これら一連の解析の中で、(4)「未知ピーク」が急性腎障害患者を識別する上で有効となる可能性が改めて示唆されたため、しっかりとその特徴解析をすることに力を注いだ。すなわち、CE-MSから得られる未知ピークがどのような性質を持っていて、信頼性がどの程度あるのか、また、どのような指標を用いれば信頼性の高い未知ピークを抽出できるのかを検証した。最終的には信頼性が高いと思われる未知ピークの特徴を抽出し、また信頼性の高い未知ピークを抽出するパイプラインも構築して論文としてまとめるに至った(Saito R et al. J. Clin. Med. 2021)ため、2020年度は研究が概ね順調に進展したいと考えている。ただ、(1), (3), (4)に重きが置かれた影響で、(2)については、分子ネットワークデータの選定・準備に留まっているため、2021年度に進めてゆく必要がある。
|
今後の研究の推進方策 |
最終年度は、(1) 急性腎障害患者の尿中代謝物質の時系列データのこれまでの解析すなわち、ANOVAや混合モデルを用いた急性腎障害を発症した患者とそうでない患者のメタボロームプロファイルの比較解析およびLASSOによる尿中メタボロームプロファイルからの疾患の発症予測の結果をまとめることを最優先とし、残りの時間配分を考慮しつつ、(2) 未知ピークの効果的な利用法の開発、および(3)腎臓組織内細胞を反映した分子間相互作用ネットワークの構築に取り組む。

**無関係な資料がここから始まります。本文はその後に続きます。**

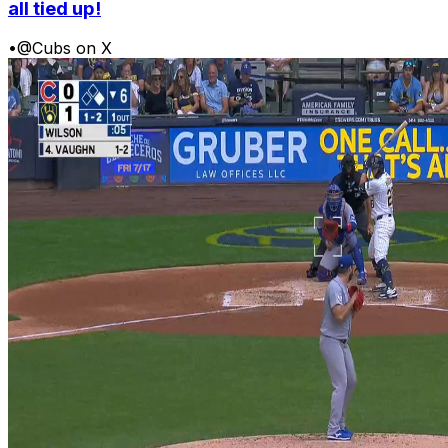
all tied up!
•
@Cubs on X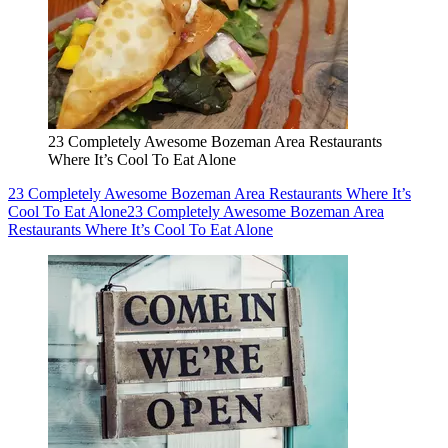
23 Completely Awesome Bozeman Area Restaurants
Where It’s Cool To Eat Alone
23 Completely Awesome Bozeman Area Restaurants Where It’s
Cool To Eat Alone
23 Completely Awesome Bozeman Area
Restaurants Where It’s Cool To Eat Alone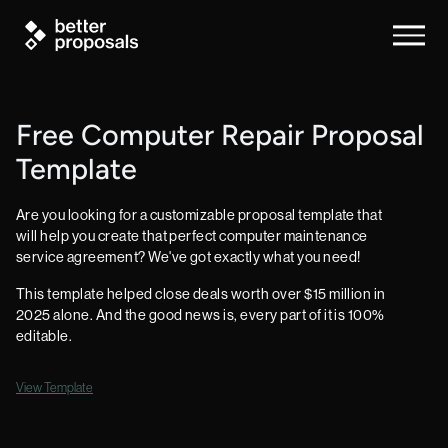
Free Computer Repair Proposal
Template
Are you looking for a customizable proposal template that
will help you create that perfect computer maintenance
service agreement? We've got exactly what you need!
This template helped close deals worth over $15 million in
2025 alone. And the good news is, every part of it is 100%
editable.
View Template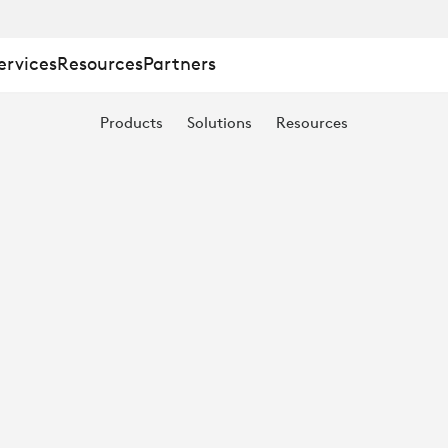
ervices
Resources
Partners
Products
Solutions
Resources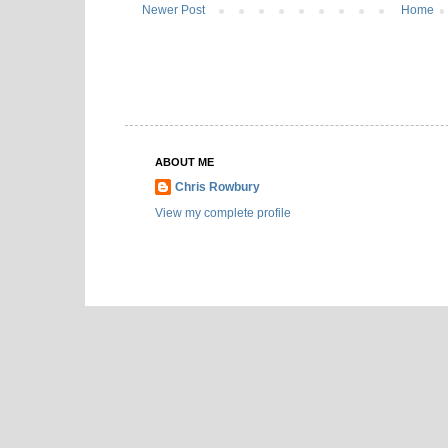
Newer Post
Home
ABOUT ME
Chris Rowbury
View my complete profile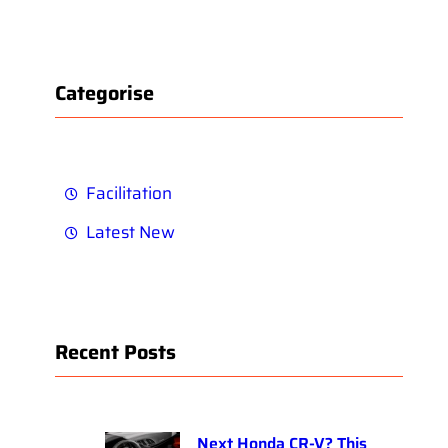
Categorise
Facilitation
Latest New
Recent Posts
Next Honda CR-V? This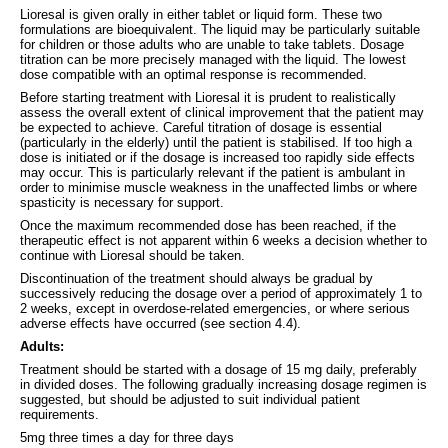
Lioresal is given orally in either tablet or liquid form. These two
formulations are bioequivalent. The liquid may be particularly suitable
for children or those adults who are unable to take tablets. Dosage
titration can be more precisely managed with the liquid. The lowest
dose compatible with an optimal response is recommended.
Before starting treatment with Lioresal it is prudent to realistically
assess the overall extent of clinical improvement that the patient may
be expected to achieve. Careful titration of dosage is essential
(particularly in the elderly) until the patient is stabilised. If too high a
dose is initiated or if the dosage is increased too rapidly side effects
may occur. This is particularly relevant if the patient is ambulant in
order to minimise muscle weakness in the unaffected limbs or where
spasticity is necessary for support.
Once the maximum recommended dose has been reached, if the
therapeutic effect is not apparent within 6 weeks a decision whether to
continue with Lioresal should be taken.
Discontinuation of the treatment should always be gradual by
successively reducing the dosage over a period of approximately 1 to
2 weeks, except in overdose-related emergencies, or where serious
adverse effects have occurred (see section 4.4).
Adults:
Treatment should be started with a dosage of 15 mg daily, preferably
in divided doses. The following gradually increasing dosage regimen is
suggested, but should be adjusted to suit individual patient
requirements.
5mg three times a day for three days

(2)に関して、2020年度は信頼性の高い未知ピークをフィルタリングするためのパイプラインの構築を行ったが、その過程は探索的であった。そこで、パイプラインの精度向上・最適化を目指し、ピークの検出率やシグナル・ノイズ比等、パイプライン上の様々なパラメータを変更することによって、抽出される未知ピーク群がどのように変化するか、解析を進める。十分利用に値すると判断された信頼性の高い未知ピークに関しては、(1)に取り入れる予定である。
(3)分子間相互作用ネットワークの構築に関しては、公共データベースで公開されている腎臓組織中の遺伝子発現データやプロテオームデータ等のオミクスデータ、文献情報等を活用し、腎臓細胞の中で起こる分子メカニズムを一定の精度で反映する程度に分子ネットワークを構築することを計画しているが、時間の関係上、自前でネットワークを一から構築するのではなく、精度を妥協しつつ既存の公開された分子ネットワークに少し手を加えて活用することも検討する。ここにメタボローム解析結果をマッピングし、情報科学を用いて疾患に関連があると予測される分子ネットワークを抽出した後、その妥当性を検証し、疾患の分子メカニズムを推定するとともに、疾患に関連のある遺伝子を予測することを目指したい。
|
次年度使用額が生じた理由 |
新型コロナウィルス感染拡大による支出への影響(会議・学会に伴う遠方への移動が困難になり、旅費の支出がなかった、等)のため。2021年度も旅費等、予定していた支出がなくなることが予想されるため、代わりに年度の初めに高性能計算機器(特に近年注目されている深層学習ができるもの)の購入に充てて、計算環境の向上を図る。